The construct of expressed emotion involves high levels of criticism,
hostility, and emotional over involvement. Dr. Hooley pointed out that
psychiatric patients who return from the hospital to families high in expressed
emotion are significantly more likely to relapse than those who return
to families low in expressed emotion. Dr. Sam Turner led the discussion
on the implications of the research on expressed emotion to behavioral
- Peter Lang's talk focused on emotion, the startle response, and pathological
anxiety.

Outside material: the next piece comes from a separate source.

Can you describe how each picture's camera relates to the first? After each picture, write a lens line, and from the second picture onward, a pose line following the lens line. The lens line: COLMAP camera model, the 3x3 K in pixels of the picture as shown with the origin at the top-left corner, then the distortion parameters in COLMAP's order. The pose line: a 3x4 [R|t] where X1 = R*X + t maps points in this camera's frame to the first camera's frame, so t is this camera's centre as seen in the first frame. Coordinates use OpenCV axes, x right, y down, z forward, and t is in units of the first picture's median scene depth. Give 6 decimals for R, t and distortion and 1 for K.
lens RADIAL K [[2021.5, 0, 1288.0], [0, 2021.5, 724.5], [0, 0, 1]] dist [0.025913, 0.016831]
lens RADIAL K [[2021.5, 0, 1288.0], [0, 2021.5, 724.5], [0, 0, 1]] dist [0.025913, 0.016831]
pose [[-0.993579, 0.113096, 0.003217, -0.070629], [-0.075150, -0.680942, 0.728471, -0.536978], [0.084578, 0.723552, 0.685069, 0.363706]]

He discussed research showing that, among anxiety disordered
individuals, the greater the level of psychopathology (e.g., PTSD and
panic disorder with agoraphobia), the larger the basal startle response.
Those individuals with less severe anxiety disorders (e.g., simple phobia
or social phobia) showed more cue-specific startle potentiation. Edna
Foa discussed how Peter Lang's research has been incorporated into her
own research on the development of behavioral therapies for obsessive compulsive
disorder and PTSD. She also commented upon how Dr. Lang's more recent
finding may impact upon the development of behavioral therapies.

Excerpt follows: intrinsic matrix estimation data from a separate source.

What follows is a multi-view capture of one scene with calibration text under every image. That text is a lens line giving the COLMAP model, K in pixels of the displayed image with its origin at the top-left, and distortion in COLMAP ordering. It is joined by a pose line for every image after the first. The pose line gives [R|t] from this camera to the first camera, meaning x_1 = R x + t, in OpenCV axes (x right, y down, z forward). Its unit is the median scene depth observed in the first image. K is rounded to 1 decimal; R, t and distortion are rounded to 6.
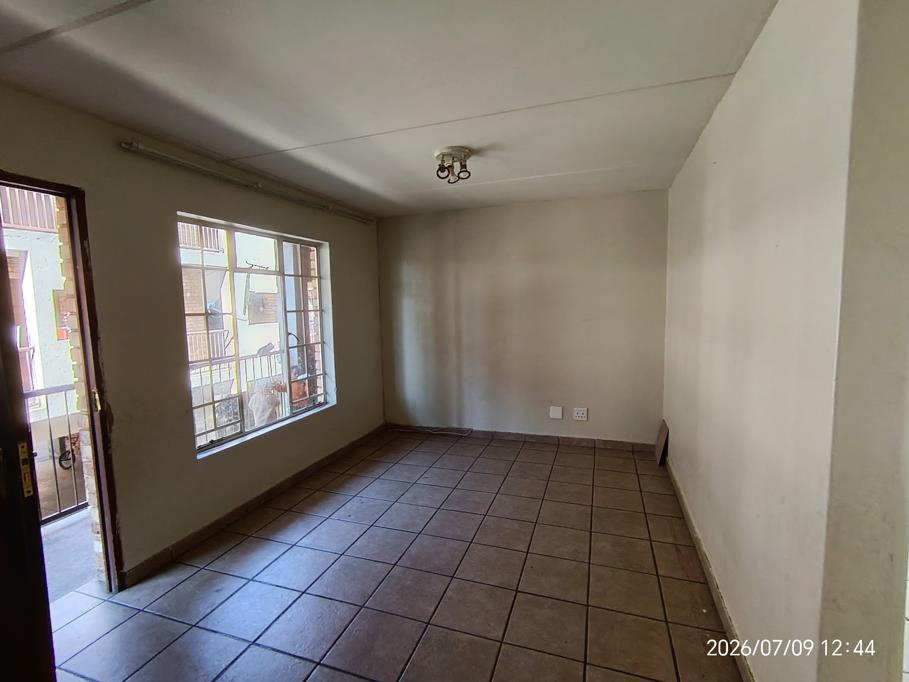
lens RADIAL K [[430.5, 0, 449.9], [0, 430.5, 342.8], [0, 0, 1]] dist [0.005376, 0.000621]
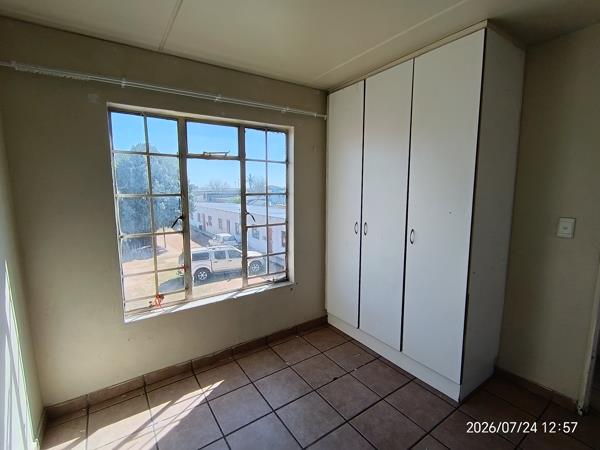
lens RADIAL K [[284.1, 0, 302.5], [0, 284.1, 223.0], [0, 0, 1]] dist [0.005376, 0.000621]
pose [[0.793048, 0.091326, -0.602275, 0.177071], [-0.070568, 0.995815, 0.058080, -0.051691], [0.605058, -0.003559, 0.796173, 0.522835]]
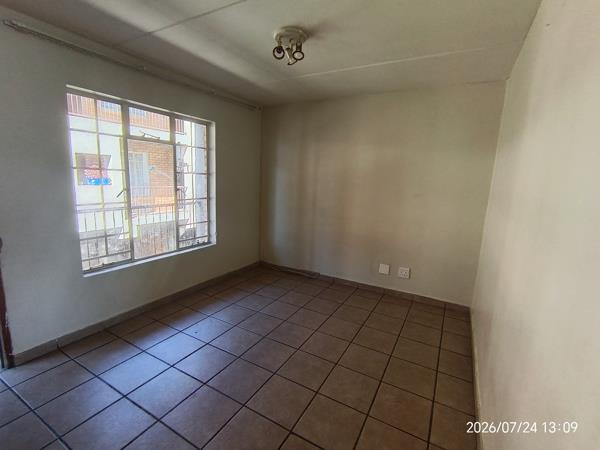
lens RADIAL K [[284.1, 0, 297.9], [0, 284.1, 226.1], [0, 0, 1]] dist [0.005376, 0.000621]
pose [[0.982874, 0.089812, -0.160909, 0.147539], [-0.078122, 0.993922, 0.077568, -0.006049], [0.166897, -0.063670, 0.983916, 0.191228]]
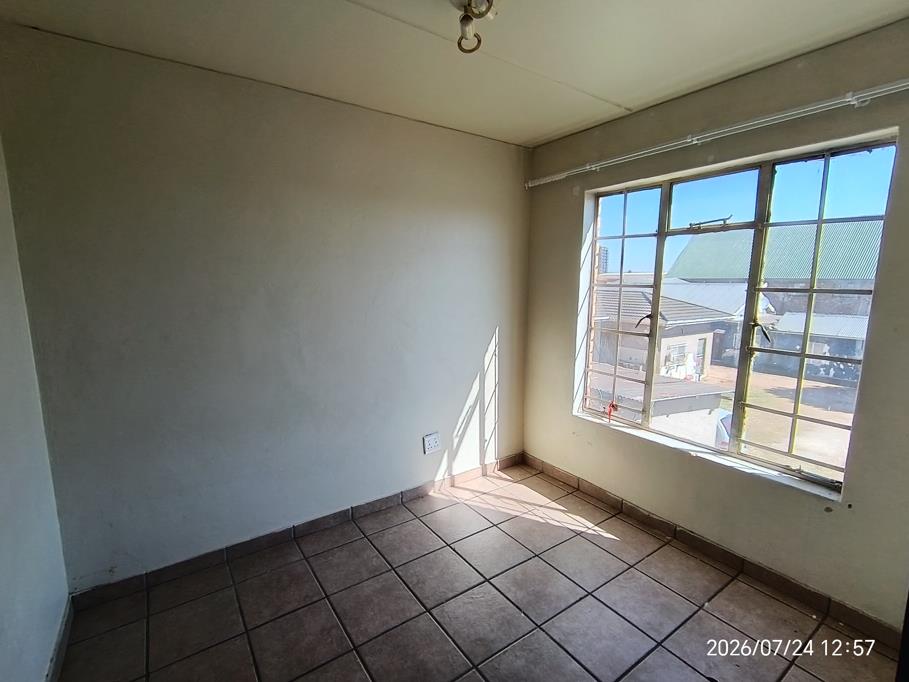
lens RADIAL K [[430.5, 0, 449.0], [0, 430.5, 338.6], [0, 0, 1]] dist [0.005376, 0.000621]
pose [[-0.611776, 0.127962, -0.780613, 0.369733], [-0.070074, 0.974182, 0.214611, -0.106884], [0.787921, 0.185995, -0.587014, 1.060416]]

- Elizabeth Loftus presented her research on memory and imagination.
She discussed the processes by which individuals may be led to remember
events that never occurred, and she also discussed research suggesting
that the process of imagination may increase people's tendency to believe
events actually happened. Tim Strauman led the discussion on her presentation,
and placed some of her findings within the context of the social psychology
literature. The group discussed the possibilities of her research for
the development of novel behavioral therapies.

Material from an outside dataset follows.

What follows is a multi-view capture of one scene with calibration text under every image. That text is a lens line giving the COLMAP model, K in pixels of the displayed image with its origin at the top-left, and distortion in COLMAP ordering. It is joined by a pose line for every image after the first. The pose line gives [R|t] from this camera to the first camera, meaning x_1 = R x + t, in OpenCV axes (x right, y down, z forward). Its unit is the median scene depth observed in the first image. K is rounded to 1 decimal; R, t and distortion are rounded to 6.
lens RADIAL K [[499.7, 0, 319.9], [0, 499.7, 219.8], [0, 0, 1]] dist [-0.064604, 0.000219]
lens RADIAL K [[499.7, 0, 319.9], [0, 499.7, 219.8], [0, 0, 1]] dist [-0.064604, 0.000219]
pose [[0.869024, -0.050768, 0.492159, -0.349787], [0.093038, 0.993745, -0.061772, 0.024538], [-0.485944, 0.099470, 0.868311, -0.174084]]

- Michael Dougher discussed stimulus classes, categories, and the untrained
transformation of functions. He delineated the processes by which stimulus
relations are formed. That is, the ways in which they are acquired and
in which generalizations to other stimuli are formed. William Follette
discussed Dr. Dougher's data, and the clinical relevance of the conclusion
that it is easy to acquire connections, but difficult to lose them. The
group explored the possibilities for Dr. Dougher's research to impact upon
the development or refinement of behavioral interventions.
- Warren Bickel presented research on the behavioral economics of drug
dependence. He showed that drug taking behavior is a function of both
cost and available alternatives. Alan Marlatt discussed the obvious relevance
of Dr. Bickel's work to behavioral therapy development, and indeed, many
existing behavioral economic principles have already been incorporated
into existing behavioral therapies for drug addicts. Further relevance
to behavioral therapy research was explored.
- Ken Howard led the general discussion. The issue of barriers to the
collaboration of basic behavioral scientists with behavioral therapy researchers
was raised. Support was voiced for NIDA's existing Behavioral Therapies
Development Program. NIDA was encouraged to continue the funding of Stage
1 research, with an emphasis on linkage to basic psychological science.
- Edit the papers presented at this meeting for publication in the journal
Behavior Therapy. The papers from the prior workshop were published
in Psychological Science, in an attempt to reach many basic behavioral
scientists and to encourage their collaboration with behavioral therapy
researchers. Publication in Behavior Therapy will help to reach
clinicians and clinical scientists with a similar message- encouraging
the collaboration of behavior therapy researchers with basic behavioral
scientists when developing new therapies.
- Encourage new Stage 1 proposals to link therapy development with basic
behavioral science. Because of the barriers inherent in integrating basic
behavioral research findings into behavioral therapy development research,
consider releasing an RFA to stimulate innovative therapy development efforts,
as encouraged by the Treatment Initiative Council Subcommittee.
- Begin planning the third of three meetings linking behavioral therapy
development and basic behavioral science. This will help to reinforce
the message that the linkage of behavioral therapy development to basic
behavioral science is of continuing interest to NIDA.